Black mothers are crying out for their black sons. They are crying out to anyone who will listen—to friends, to government, to God—to protect their boys.
They know that they can’t keep their babies safe in their homes forever. They know that their preteen boys might look like men to others when they are very much still boys. And they know that as black men they’ll face disproportionate rates of discrimination and murder more than any other demographic group in the United States; a boy growing into a man can be a scary thing for black moms. The black mothers I know need people in their lives to hear their fear, to see the way they travail for their boys. Comments from white friends such as, “But that would never happen to your son, he’s different,” fall flat when men and boys are arrested and even killed without justification or due process. Attempts to soothe won’t solve this problem.
Racial injustice happens everywhere. The Interface Children & Family Services headquarters building is located in Camarillo, where in recent weeks, Next Door posts detailed two separate instances of harassment of local young black men. In both cases, the young men were out walking or biking when a car reportedly drove by, threw objects at them, and shouted racial slurs. These incidents bring home the same fear and anxiety that exploded in our news feeds in the last weeks. The recent national accounts of racial injustice against Ahmaud Arbery, Breonna Taylor, and George Floyd heighten a chronic underlying anxiety for local families, whether black, Latino, or Asian. A lot feels scary “out there” these days.
The events in the news might seem far away to some, but they are not far away when you lose sleep because your child, breathing quietly in the next bedroom, might be a victim tomorrow because of their skin color. Mr. Christian Cooper could not even birdwatch in Central Park without a white woman spewing lies to the police that he was threatening her life, knowing that such a phone call could end his own.
Interface is committed to ending victimization in all its forms. We advocate for marginalized communities in much of the work we do with women, children, foster children, the imprisoned, many of whom are people of color because of the brokenness of our nation’s existing systems.
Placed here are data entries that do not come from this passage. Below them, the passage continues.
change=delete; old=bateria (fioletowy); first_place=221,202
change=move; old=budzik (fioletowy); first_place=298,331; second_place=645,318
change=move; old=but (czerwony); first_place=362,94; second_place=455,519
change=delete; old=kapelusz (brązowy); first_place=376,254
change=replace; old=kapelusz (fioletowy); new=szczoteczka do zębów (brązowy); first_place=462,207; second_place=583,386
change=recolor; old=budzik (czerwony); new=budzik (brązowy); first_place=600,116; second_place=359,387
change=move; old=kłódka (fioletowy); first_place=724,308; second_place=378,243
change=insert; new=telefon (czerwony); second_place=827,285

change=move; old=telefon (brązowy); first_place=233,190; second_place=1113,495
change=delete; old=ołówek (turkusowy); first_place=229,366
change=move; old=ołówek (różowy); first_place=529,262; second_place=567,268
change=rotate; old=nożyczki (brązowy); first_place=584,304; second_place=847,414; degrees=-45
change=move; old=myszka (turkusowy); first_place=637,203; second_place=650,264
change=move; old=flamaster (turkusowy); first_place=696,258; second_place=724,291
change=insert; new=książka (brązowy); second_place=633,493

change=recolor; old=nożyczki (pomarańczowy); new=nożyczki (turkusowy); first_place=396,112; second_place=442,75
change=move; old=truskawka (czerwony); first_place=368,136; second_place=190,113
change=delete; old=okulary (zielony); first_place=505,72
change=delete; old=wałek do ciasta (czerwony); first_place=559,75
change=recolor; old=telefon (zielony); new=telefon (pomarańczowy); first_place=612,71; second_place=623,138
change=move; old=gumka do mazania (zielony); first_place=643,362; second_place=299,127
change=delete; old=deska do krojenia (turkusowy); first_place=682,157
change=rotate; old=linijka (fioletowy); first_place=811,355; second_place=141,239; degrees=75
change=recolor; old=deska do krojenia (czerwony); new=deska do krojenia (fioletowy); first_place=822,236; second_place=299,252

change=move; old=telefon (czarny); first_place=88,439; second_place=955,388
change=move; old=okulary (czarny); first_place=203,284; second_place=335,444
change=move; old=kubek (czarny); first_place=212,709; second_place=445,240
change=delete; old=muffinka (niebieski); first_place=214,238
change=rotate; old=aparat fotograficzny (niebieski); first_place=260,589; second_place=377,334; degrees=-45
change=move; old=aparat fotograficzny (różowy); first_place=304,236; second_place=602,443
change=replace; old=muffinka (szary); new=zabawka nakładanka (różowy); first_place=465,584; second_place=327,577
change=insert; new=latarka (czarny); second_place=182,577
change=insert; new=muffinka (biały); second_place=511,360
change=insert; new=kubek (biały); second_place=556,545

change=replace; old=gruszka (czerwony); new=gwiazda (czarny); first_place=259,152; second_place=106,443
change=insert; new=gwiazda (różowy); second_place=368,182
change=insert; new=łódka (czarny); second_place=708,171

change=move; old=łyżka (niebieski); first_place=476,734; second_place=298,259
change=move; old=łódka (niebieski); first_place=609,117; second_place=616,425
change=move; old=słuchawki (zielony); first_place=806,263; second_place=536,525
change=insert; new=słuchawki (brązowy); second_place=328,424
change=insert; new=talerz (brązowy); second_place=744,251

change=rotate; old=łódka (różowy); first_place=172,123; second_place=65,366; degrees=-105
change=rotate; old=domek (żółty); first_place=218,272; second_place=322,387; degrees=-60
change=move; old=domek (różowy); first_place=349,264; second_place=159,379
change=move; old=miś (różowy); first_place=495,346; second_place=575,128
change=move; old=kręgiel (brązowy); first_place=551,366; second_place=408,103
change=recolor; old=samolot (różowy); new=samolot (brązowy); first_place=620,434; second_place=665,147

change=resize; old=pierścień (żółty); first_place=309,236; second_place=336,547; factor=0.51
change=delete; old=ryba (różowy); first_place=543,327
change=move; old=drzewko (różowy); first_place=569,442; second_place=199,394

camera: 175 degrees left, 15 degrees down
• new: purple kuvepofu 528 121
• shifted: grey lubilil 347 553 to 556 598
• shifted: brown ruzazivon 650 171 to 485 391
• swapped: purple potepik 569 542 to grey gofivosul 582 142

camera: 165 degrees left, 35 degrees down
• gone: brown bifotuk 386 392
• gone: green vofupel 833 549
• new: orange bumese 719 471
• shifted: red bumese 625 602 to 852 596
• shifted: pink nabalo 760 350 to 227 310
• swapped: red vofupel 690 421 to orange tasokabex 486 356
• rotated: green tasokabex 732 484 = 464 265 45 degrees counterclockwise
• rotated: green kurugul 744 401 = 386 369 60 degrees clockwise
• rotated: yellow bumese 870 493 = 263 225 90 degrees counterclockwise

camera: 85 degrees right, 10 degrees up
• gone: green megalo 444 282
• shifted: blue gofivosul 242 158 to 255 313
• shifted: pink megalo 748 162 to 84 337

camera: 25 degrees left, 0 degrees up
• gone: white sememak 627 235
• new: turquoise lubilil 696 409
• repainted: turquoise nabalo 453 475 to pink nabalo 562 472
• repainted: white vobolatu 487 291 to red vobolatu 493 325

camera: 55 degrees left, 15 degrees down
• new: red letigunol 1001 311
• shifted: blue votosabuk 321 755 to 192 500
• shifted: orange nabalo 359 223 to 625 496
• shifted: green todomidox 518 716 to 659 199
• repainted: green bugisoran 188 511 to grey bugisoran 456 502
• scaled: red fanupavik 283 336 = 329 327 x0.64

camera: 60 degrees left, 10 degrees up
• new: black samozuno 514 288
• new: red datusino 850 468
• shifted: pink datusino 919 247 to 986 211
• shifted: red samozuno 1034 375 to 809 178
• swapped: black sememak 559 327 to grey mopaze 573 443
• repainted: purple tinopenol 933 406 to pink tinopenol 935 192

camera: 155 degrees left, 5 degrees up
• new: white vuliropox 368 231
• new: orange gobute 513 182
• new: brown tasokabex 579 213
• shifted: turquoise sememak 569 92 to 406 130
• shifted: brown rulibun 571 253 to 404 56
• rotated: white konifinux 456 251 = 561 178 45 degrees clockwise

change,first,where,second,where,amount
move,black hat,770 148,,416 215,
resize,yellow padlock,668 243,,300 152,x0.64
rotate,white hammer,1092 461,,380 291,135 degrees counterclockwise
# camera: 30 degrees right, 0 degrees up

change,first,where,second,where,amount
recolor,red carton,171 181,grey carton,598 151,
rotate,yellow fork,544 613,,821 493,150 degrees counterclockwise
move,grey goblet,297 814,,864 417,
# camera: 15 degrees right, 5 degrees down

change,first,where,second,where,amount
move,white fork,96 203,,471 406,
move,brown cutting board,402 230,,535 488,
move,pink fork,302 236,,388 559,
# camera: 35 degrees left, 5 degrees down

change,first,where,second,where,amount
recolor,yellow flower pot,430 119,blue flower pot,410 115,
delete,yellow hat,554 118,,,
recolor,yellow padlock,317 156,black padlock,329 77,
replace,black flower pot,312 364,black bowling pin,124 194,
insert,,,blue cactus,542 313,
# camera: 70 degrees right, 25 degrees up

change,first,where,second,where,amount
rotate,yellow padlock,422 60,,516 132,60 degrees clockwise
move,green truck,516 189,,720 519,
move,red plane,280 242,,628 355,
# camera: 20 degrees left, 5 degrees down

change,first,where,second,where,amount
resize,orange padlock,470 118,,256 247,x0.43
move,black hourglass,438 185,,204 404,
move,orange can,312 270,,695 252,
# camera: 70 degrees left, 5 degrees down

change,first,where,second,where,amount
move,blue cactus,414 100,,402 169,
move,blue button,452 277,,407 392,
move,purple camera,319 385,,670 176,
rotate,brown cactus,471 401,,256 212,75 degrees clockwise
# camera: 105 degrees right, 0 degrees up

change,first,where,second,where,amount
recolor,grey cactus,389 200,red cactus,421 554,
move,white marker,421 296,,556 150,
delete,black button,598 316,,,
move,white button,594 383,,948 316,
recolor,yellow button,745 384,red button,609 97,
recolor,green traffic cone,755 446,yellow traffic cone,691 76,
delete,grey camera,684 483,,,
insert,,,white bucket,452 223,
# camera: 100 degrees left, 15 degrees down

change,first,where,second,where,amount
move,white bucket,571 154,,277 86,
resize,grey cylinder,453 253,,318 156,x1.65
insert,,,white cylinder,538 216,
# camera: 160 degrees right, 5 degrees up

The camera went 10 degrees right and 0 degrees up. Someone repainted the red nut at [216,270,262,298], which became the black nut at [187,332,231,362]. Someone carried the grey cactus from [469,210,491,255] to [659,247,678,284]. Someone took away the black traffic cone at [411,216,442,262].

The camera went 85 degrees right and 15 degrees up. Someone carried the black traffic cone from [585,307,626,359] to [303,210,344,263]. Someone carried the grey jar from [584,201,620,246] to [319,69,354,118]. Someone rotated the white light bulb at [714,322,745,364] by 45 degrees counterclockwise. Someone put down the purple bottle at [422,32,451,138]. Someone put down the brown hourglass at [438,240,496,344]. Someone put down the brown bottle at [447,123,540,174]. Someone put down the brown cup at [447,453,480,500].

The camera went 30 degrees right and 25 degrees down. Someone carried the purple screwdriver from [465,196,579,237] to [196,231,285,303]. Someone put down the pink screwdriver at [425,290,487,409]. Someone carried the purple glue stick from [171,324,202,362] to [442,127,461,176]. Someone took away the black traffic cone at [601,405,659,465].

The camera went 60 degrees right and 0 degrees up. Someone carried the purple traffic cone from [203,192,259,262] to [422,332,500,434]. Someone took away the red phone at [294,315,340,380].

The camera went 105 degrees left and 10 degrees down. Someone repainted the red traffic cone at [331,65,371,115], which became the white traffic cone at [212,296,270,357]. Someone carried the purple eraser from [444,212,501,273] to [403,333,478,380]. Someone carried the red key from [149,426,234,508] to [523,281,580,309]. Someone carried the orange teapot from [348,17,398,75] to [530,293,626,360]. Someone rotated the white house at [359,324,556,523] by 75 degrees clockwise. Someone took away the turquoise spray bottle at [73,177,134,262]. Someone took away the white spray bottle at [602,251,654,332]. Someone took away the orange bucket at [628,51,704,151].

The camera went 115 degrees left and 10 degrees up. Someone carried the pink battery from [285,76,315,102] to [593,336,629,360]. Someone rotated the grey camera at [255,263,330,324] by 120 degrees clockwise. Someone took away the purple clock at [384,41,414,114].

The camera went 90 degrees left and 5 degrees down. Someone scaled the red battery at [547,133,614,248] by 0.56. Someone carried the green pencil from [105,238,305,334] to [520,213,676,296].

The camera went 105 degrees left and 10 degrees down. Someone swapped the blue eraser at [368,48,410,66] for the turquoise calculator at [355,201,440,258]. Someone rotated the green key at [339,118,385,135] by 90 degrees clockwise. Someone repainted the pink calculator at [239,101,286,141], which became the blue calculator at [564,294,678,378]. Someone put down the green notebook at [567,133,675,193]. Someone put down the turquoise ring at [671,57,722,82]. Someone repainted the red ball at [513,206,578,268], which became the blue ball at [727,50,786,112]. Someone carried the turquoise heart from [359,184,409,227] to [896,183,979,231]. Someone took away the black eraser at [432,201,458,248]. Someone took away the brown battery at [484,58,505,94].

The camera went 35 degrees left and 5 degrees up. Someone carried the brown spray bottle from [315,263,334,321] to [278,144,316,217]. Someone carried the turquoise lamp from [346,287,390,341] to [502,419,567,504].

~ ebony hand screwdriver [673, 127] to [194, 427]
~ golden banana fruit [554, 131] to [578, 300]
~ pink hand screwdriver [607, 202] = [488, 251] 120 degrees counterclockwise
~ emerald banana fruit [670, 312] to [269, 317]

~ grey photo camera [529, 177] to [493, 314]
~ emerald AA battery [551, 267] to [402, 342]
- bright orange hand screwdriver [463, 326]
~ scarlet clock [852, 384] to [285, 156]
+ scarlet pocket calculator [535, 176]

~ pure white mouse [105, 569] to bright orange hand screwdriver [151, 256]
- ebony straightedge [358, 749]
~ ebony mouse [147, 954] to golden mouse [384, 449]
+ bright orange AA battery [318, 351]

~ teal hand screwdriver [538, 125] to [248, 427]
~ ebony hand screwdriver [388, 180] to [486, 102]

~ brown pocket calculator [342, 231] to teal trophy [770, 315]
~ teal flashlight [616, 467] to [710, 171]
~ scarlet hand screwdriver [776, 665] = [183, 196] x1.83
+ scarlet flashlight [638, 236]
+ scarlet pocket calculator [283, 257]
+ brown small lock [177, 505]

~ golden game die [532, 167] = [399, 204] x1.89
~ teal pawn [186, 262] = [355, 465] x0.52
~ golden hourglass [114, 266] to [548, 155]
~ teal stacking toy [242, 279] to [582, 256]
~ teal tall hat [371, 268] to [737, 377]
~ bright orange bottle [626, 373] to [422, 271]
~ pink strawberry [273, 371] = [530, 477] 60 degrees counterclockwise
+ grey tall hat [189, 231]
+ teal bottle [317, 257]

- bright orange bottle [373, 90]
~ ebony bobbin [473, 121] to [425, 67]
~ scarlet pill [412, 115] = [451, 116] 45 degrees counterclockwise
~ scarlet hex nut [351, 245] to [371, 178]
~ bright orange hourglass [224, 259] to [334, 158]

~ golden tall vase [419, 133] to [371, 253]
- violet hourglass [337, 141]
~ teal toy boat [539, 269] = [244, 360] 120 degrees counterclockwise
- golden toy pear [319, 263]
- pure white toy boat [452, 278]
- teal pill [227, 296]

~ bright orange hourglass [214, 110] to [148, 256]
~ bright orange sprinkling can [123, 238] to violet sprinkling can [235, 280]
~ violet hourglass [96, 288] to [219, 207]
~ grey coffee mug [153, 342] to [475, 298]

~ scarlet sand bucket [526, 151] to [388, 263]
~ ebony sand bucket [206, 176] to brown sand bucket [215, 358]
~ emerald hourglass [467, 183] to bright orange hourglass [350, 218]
We see that each of these, our neighbors, carry the added burden of discrimination and injustice. We are constantly seeking new and innovative ways to extend our kindness and to lighten that burden. We work to lead our community in education and awareness on some of the most fraught issues of our time, many of which disproportionately affect people of color.
We preach constantly that if you “see something, say something” when it comes to domestic violence, and that’s exactly right. But it doesn’t stop there, friends. We have the moral responsibility to say something if we see oppression happening to anyone. We have the moral responsibility to learn to recognize oppression and to teach our children to reject it. We have the moral responsibility to speak up when a loved one says something hateful in a private conversation. Regardless of your race, we have the moral responsibility to seek out the voices of people of color, to read and listen to diverse stories and emotions, and to respond with the love and grace that we would ask for ourselves.
Discrimination isn’t acceptable in communities far from here, and it’s not acceptable here either. Each of us must do our part to assure that Ventura County is a place where mothers can go to sleep without so much worry for their children, young or old.
We stand with you, mamas. We stand with you, dads. We stand with and for your children. We long for a day when we all can breathe, in peace and with equality.